INFORMATION GIVEN:
----------

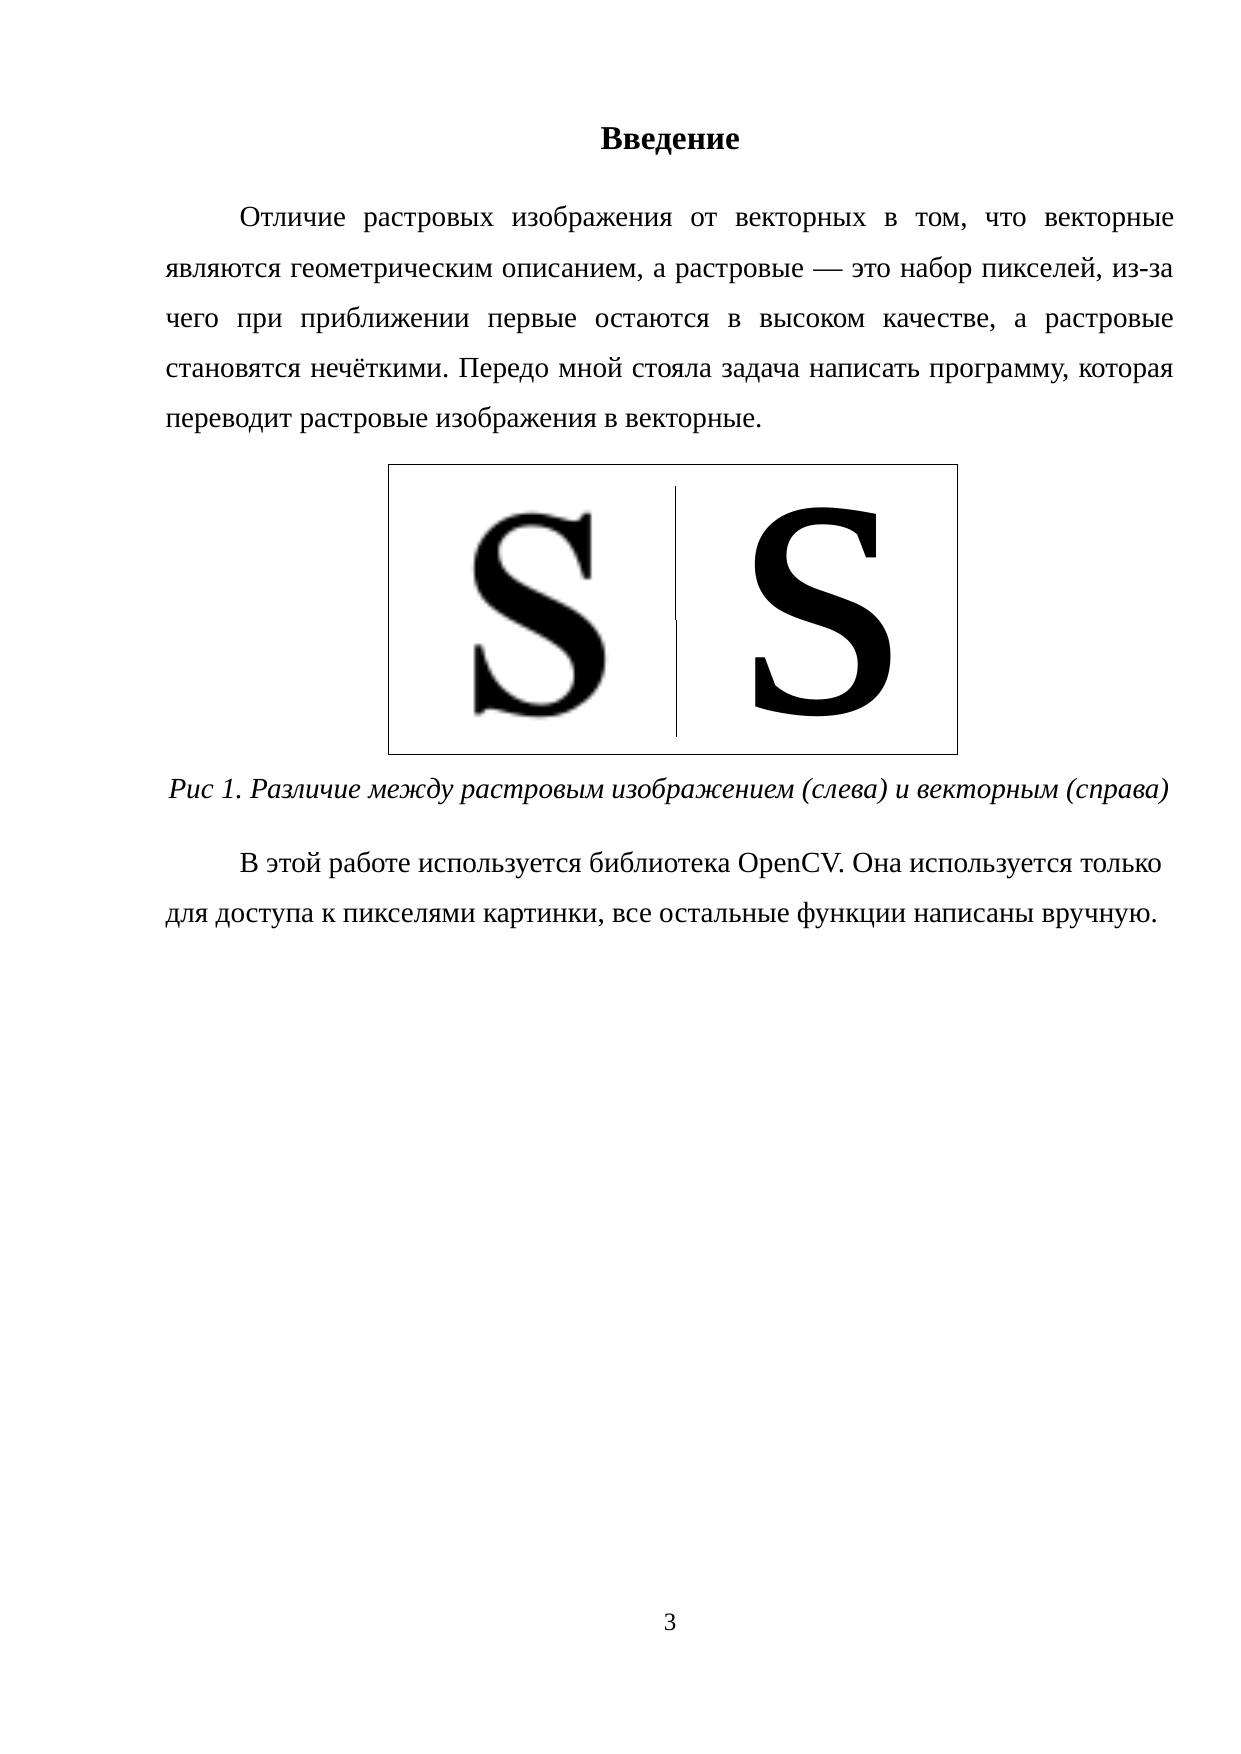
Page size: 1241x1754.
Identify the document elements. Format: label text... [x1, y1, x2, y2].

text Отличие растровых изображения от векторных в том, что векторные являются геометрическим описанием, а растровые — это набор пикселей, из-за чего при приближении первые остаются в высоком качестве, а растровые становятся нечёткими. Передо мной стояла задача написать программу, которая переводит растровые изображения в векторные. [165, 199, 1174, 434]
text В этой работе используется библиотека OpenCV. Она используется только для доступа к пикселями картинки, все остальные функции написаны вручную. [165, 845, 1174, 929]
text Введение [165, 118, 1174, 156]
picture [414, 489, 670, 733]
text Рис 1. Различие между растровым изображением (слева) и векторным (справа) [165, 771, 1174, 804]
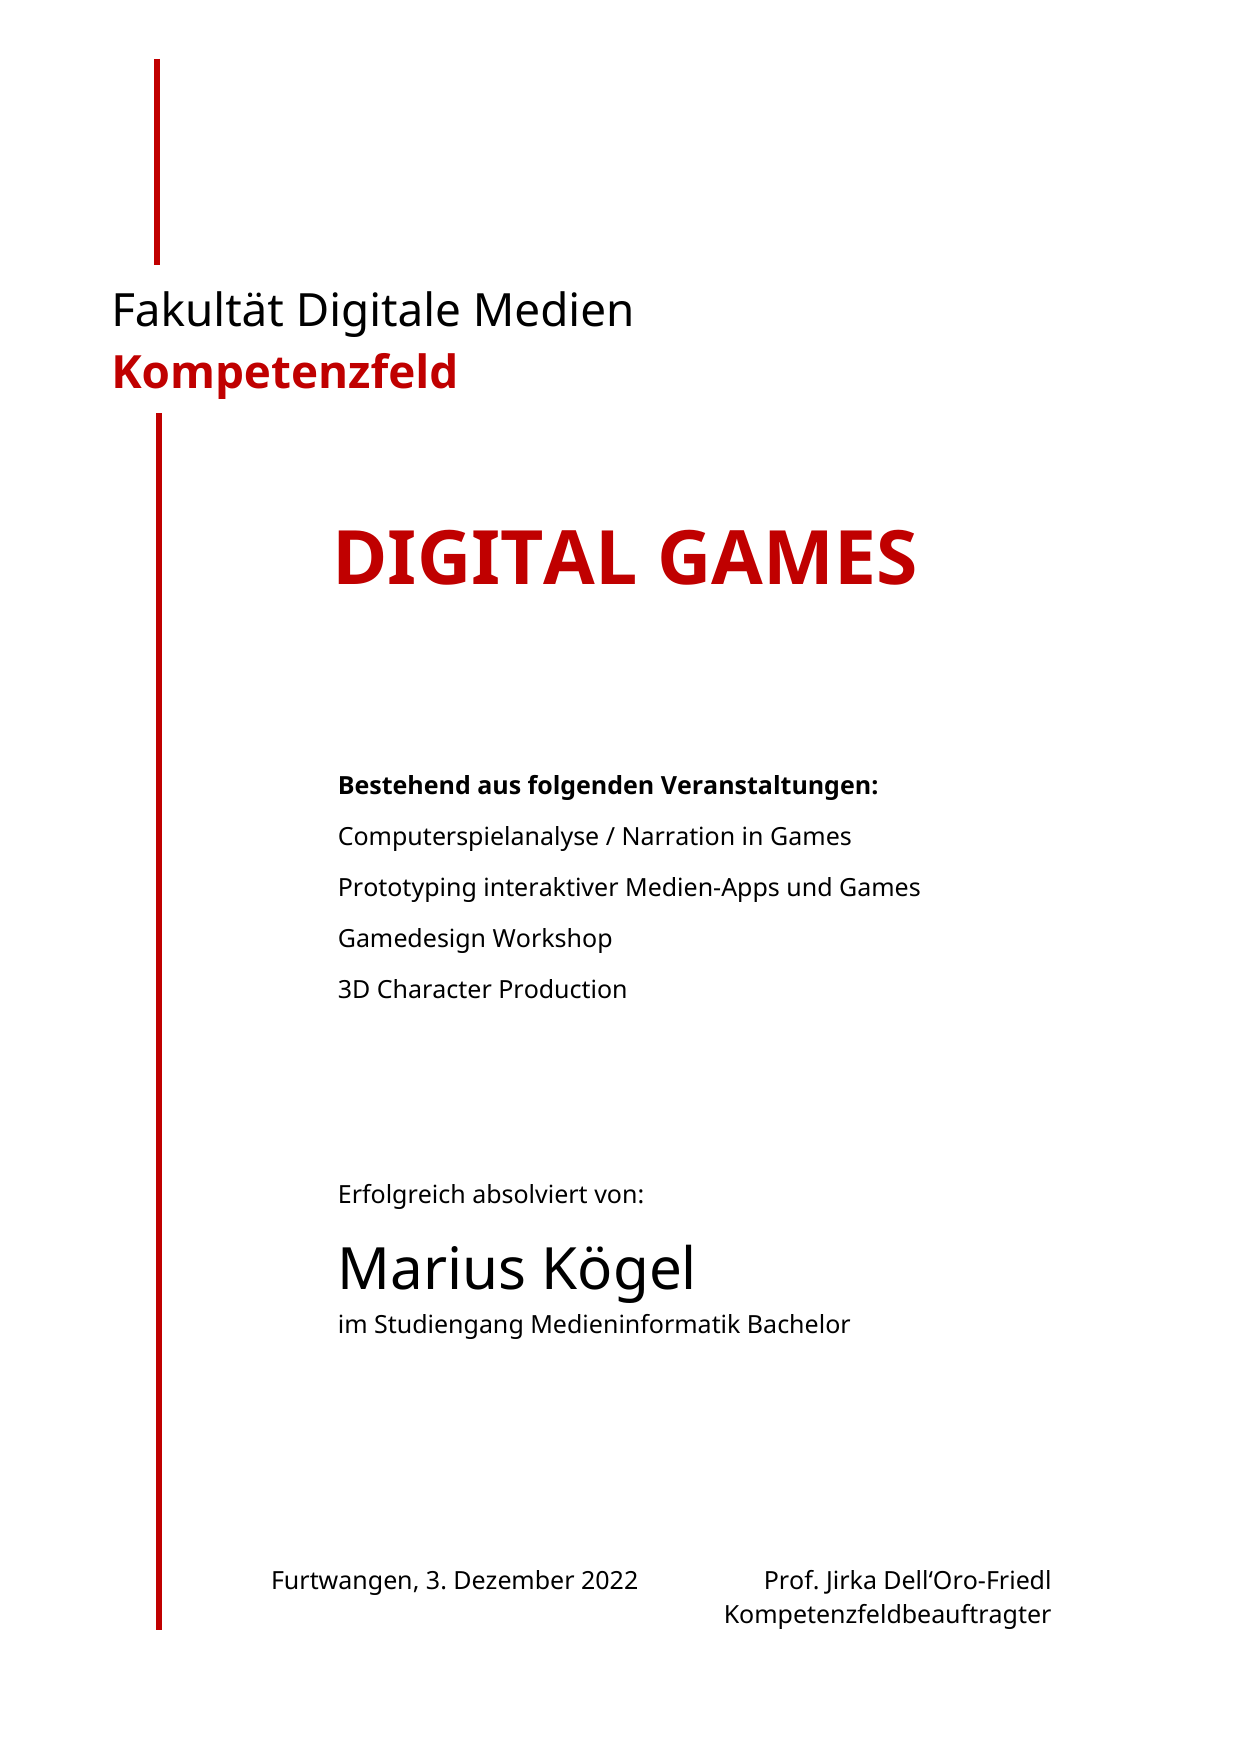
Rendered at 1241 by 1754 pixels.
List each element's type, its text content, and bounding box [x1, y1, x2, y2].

----------

DO THIS:
Repeat all of the rows above word for word, leaving out the pictures.

CORRECT RESULT:
Page size: 1241x1754.
Identify the document elements. Format: label text... [x1, y1, x2, y2].

text Отличие растровых изображения от векторных в том, что векторные являются геометрическим описанием, а растровые — это набор пикселей, из-за чего при приближении первые остаются в высоком качестве, а растровые становятся нечёткими. Передо мной стояла задача написать программу, которая переводит растровые изображения в векторные. [165, 199, 1174, 434]
text В этой работе используется библиотека OpenCV. Она используется только для доступа к пикселями картинки, все остальные функции написаны вручную. [165, 845, 1174, 929]
text Введение [165, 118, 1174, 156]
picture [414, 489, 670, 733]
text Рис 1. Различие между растровым изображением (слева) и векторным (справа) [165, 771, 1174, 804]
Rendered at 1241 by 1754 pixels.
List each element's type, its text content, and bounding box [x1, y1, x2, y2].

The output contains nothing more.